# select-Befehle auslagern?



## schmalhans (27. Sep 2005)

Hi,

ich hab mir ne Webanwendung gebastelt. (.java .jsp .properties.....) und nu verwende ich in den
.jps Seiten keys um Bezeichnungen einzubinden, wie z.B. logon.user.displayname aus der application.properties.

Nun meine Frage:
Lagert man select-Befehle ähnlich aus, z.B. in eine select.properties?
Oder sollte man das nicht tun?

Wenn man das macht, wie kann ich diese dann in meine .java Dateien einbinden über "Key" werd ich sie wohl nicht ansprechen können. Wenns überhaupt möglich ist.

Ich hoffe ihr versteht was ich meine.   


Gruß
schmalhans


----------



## bronks (27. Sep 2005)

@schmalhans:
Die Sache mit den Keys macht man eigentlich zwecks einfacher Internationalisierung und nicht um Texte zu verbannen und auszulagern.

Wenn Du mit "select-Befehle" SQL meinst, dann sollten die im Code bleiben, weil sie ein Bestandteil davon sind.


----------



## schmalhans (28. Sep 2005)

ja meine damit SQL.

Ich dachte nur. Wenn man es auslagert wird es einfach z.b. wenn sich mal ein Tabellenname ändert etc.

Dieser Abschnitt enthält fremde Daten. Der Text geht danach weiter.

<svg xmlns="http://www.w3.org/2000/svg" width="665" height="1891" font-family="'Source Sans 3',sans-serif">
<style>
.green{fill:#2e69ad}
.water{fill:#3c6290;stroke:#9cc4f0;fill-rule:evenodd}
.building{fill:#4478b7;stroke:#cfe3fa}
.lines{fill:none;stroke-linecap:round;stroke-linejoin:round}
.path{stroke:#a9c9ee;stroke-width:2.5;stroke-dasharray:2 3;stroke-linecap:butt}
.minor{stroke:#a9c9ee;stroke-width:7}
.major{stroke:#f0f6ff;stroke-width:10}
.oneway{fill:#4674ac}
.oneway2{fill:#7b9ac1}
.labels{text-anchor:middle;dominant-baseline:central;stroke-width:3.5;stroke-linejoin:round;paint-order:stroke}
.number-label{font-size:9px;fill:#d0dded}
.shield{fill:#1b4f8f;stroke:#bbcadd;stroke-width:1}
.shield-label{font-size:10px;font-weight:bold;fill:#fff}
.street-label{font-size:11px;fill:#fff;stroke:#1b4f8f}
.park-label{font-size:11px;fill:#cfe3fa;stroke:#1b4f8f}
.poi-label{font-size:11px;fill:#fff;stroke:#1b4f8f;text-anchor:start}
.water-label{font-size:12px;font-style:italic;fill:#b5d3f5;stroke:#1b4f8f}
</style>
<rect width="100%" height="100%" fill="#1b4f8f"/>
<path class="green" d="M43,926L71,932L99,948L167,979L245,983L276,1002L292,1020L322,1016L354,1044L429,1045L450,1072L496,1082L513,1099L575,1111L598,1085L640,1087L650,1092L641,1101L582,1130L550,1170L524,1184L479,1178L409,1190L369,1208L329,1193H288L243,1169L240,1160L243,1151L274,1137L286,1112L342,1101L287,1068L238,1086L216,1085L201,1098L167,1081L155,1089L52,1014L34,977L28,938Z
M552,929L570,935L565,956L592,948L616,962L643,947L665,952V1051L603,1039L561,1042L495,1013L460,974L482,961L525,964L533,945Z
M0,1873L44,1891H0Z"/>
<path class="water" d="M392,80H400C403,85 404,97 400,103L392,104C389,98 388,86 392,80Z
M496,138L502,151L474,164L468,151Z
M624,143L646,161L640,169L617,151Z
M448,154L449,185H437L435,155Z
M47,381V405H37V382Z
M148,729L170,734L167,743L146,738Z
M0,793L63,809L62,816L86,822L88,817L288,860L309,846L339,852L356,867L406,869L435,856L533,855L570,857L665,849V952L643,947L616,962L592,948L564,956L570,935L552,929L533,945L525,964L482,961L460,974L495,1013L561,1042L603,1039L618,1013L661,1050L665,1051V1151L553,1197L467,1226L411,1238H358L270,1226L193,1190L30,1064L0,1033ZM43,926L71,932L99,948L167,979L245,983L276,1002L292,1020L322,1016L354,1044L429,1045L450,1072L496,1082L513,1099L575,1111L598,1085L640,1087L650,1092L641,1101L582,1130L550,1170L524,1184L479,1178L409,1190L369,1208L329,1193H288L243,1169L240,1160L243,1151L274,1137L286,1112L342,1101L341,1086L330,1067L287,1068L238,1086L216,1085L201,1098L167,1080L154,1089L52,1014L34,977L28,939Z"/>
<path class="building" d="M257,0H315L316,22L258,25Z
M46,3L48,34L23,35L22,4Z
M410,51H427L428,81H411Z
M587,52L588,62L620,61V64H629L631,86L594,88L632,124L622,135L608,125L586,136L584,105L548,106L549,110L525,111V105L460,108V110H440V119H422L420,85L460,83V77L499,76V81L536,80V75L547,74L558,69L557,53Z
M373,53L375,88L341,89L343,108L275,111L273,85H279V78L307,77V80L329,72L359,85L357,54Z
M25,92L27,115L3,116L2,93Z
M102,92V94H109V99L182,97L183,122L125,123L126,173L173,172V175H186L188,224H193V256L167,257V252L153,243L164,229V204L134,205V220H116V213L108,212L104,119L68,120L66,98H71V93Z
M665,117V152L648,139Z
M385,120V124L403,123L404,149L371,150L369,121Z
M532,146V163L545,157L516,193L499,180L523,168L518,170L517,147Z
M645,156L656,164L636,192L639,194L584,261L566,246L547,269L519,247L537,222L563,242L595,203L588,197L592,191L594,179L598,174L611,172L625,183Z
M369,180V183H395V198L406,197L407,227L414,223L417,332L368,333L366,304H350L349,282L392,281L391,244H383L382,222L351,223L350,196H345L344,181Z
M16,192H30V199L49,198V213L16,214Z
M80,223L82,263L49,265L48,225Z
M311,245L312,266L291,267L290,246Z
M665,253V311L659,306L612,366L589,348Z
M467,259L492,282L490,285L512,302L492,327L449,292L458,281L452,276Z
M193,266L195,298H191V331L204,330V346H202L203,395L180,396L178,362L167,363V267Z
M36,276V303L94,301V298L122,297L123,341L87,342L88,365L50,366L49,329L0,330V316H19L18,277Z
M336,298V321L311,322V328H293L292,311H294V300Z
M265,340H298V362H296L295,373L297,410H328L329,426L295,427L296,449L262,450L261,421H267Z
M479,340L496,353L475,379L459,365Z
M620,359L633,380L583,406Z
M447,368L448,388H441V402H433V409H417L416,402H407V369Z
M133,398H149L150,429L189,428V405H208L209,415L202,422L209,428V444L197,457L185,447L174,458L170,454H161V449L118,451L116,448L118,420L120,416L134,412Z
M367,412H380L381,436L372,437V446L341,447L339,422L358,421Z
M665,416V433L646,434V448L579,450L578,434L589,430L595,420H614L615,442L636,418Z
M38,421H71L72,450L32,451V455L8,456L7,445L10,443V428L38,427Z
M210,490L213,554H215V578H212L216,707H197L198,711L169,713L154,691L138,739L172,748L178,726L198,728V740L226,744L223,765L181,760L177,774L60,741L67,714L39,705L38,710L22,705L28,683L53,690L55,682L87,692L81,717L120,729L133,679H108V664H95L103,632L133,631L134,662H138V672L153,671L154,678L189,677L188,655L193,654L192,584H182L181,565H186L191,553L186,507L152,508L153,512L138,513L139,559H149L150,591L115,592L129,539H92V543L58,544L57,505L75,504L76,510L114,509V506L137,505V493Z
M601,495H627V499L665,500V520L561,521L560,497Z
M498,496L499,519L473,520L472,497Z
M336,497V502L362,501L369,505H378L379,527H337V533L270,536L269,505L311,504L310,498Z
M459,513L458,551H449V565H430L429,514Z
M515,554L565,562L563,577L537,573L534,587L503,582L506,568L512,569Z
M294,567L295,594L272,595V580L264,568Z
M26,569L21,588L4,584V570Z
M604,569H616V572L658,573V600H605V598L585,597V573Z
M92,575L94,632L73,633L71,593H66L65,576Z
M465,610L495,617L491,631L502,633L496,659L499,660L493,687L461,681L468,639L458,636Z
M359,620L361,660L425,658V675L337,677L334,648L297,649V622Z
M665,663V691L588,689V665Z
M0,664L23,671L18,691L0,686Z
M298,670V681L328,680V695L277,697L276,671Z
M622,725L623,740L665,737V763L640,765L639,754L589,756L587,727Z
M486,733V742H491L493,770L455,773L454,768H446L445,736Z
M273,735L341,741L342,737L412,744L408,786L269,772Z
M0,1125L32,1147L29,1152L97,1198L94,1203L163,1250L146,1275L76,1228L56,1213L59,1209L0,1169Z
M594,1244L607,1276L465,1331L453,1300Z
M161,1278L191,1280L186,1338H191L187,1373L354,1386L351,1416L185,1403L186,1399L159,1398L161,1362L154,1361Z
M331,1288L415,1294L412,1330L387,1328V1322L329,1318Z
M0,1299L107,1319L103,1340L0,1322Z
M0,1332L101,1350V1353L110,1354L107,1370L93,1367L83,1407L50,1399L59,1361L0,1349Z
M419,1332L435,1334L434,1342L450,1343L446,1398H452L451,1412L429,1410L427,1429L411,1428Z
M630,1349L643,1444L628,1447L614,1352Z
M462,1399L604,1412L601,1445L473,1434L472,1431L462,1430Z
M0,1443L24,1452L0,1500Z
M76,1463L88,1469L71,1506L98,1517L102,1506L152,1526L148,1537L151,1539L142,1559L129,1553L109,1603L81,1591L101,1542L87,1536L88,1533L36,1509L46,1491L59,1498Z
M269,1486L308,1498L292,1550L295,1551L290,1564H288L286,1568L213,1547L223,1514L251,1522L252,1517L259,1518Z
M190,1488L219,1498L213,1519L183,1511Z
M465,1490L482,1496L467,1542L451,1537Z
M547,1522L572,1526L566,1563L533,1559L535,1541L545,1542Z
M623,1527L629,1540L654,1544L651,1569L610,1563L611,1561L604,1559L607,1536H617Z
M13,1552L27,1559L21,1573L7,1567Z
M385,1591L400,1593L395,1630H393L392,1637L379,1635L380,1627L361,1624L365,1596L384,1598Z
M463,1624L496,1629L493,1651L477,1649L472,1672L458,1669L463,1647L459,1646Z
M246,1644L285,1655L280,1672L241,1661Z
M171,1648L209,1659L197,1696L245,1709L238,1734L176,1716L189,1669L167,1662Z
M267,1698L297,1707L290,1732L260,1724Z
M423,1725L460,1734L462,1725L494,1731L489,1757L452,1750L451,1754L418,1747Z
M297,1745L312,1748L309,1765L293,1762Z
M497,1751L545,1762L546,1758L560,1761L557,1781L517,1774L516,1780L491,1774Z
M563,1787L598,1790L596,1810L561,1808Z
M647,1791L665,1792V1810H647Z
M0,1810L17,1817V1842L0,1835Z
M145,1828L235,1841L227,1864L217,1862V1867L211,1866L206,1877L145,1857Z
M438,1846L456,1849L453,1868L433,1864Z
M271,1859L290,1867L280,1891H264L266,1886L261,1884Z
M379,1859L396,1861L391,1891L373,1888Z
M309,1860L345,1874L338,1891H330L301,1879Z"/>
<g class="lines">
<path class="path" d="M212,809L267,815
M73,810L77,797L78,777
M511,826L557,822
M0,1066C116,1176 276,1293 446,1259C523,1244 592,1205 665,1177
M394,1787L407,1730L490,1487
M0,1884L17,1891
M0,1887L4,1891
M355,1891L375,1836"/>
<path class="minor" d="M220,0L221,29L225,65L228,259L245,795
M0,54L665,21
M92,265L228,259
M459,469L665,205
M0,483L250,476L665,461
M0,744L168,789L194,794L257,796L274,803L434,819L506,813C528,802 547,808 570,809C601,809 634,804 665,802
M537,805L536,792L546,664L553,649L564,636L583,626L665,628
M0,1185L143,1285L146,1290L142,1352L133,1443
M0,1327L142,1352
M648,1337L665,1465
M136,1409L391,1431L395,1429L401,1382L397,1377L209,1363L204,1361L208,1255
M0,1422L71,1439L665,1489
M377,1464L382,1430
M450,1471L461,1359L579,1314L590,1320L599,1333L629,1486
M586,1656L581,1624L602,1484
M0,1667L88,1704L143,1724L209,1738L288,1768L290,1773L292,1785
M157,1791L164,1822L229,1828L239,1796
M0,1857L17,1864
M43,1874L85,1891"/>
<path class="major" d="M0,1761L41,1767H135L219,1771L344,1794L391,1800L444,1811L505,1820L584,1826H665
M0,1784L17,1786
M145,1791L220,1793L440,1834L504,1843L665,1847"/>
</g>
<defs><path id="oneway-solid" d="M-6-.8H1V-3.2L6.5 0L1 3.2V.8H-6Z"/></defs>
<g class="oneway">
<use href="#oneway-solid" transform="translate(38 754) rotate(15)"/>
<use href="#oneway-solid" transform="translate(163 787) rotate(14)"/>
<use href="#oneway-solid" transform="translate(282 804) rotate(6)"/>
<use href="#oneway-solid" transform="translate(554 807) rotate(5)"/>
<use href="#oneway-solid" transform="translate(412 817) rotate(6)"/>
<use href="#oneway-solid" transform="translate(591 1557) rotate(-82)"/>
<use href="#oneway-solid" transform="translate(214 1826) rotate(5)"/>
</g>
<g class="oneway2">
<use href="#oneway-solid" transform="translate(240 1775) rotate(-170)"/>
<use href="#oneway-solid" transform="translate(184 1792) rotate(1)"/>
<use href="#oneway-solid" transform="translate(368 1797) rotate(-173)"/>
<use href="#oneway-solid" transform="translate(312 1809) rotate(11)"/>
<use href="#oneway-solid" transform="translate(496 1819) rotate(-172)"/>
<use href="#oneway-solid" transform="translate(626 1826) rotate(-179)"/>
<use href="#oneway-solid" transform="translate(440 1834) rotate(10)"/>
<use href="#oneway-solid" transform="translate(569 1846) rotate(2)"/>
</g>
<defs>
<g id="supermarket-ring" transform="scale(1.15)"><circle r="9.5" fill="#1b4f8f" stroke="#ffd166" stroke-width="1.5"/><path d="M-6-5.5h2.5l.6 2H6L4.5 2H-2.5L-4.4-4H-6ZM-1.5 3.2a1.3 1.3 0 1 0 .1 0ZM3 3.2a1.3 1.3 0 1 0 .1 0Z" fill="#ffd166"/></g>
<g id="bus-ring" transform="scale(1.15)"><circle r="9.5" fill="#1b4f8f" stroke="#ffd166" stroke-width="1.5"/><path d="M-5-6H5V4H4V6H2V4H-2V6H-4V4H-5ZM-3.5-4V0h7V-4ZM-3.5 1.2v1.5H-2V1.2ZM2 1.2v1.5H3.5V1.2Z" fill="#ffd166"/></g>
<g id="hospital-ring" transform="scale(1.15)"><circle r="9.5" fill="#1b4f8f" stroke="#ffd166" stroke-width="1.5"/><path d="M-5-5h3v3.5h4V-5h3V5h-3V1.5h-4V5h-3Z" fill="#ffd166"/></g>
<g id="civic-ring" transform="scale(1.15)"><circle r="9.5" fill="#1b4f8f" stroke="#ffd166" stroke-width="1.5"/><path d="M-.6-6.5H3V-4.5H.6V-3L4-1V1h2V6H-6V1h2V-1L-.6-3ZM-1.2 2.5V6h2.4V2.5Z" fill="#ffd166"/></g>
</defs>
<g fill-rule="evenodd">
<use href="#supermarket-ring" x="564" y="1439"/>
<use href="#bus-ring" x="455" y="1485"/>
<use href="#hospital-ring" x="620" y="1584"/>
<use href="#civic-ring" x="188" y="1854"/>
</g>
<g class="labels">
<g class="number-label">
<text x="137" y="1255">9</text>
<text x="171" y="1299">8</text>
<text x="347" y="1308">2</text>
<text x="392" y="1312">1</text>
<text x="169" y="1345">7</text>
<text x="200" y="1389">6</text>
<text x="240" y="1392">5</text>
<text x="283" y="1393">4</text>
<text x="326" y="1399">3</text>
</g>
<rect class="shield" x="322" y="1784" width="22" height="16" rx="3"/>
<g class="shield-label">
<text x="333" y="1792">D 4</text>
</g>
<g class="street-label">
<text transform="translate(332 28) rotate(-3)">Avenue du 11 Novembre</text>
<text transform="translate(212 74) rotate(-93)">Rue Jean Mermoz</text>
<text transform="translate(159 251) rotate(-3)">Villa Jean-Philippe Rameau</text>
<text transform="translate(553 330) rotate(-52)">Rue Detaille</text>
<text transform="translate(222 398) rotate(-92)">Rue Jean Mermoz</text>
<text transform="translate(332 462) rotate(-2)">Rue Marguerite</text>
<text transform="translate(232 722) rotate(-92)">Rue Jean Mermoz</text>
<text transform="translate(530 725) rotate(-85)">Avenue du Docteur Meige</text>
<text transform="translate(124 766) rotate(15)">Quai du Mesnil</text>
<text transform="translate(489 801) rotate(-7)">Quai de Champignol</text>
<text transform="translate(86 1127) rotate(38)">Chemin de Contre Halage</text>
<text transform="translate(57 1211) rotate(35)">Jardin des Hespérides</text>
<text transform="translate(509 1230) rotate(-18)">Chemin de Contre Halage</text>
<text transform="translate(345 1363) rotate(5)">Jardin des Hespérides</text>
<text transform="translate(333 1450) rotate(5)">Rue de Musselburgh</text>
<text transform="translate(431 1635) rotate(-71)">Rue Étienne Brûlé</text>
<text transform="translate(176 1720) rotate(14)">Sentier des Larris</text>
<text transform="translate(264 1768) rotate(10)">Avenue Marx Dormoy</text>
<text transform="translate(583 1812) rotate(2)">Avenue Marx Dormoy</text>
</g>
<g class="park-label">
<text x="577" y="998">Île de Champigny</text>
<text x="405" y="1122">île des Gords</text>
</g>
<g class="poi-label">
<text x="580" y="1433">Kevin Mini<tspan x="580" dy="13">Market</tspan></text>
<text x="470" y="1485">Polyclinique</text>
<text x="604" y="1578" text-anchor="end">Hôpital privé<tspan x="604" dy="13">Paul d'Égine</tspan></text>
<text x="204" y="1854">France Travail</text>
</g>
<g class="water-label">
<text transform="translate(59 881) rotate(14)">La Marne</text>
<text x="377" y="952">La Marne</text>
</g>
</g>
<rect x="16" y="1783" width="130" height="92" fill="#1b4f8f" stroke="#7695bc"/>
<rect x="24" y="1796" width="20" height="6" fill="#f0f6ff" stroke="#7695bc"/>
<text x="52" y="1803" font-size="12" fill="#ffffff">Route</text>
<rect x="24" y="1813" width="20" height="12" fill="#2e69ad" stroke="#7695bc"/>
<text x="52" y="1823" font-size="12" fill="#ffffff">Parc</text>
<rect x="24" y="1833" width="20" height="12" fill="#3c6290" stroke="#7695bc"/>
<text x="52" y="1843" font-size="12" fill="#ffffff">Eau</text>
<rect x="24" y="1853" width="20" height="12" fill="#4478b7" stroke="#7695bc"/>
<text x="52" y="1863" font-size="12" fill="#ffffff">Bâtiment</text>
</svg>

Obwohl das kann man auch mit Suchen->ersetzen machen.

Also sollte man die SQL-Sachen in der Soure lassen?


----------



## Mag1c (28. Sep 2005)

Hi,

ja, lass das SQL im Code. Wenn du so oft dein DB-Schema änderst, mach halt Konstanten für Tabellennamen und/oder Spalten.

Du kannst auch die ganzen DB-Queries in eine eigene Zwischenschicht verlagern (1 oder mehrere Klassen als Singleton oder mit static Methoden). Dann hast die Queries alle beisammen, was leichter zu warten ist. Evtl. kannst du auch durch Parameterisierung Queries mehrfach verwenden. Und du hast deine JSP's vom SQL getrennt, was ja auch mal nützlich sein könnte.

(Wenn das ganze noch skalierbar sein soll, könntest du noch einen Blick auf echte SessionBeans werfen.)

Gruß
Mag1c


----------



## schmalhans (28. Sep 2005)

Danke für die Ratschläge!
Werde den SQL im Code lassen. War auch nur so ne Idee. Nochmals danke.


----------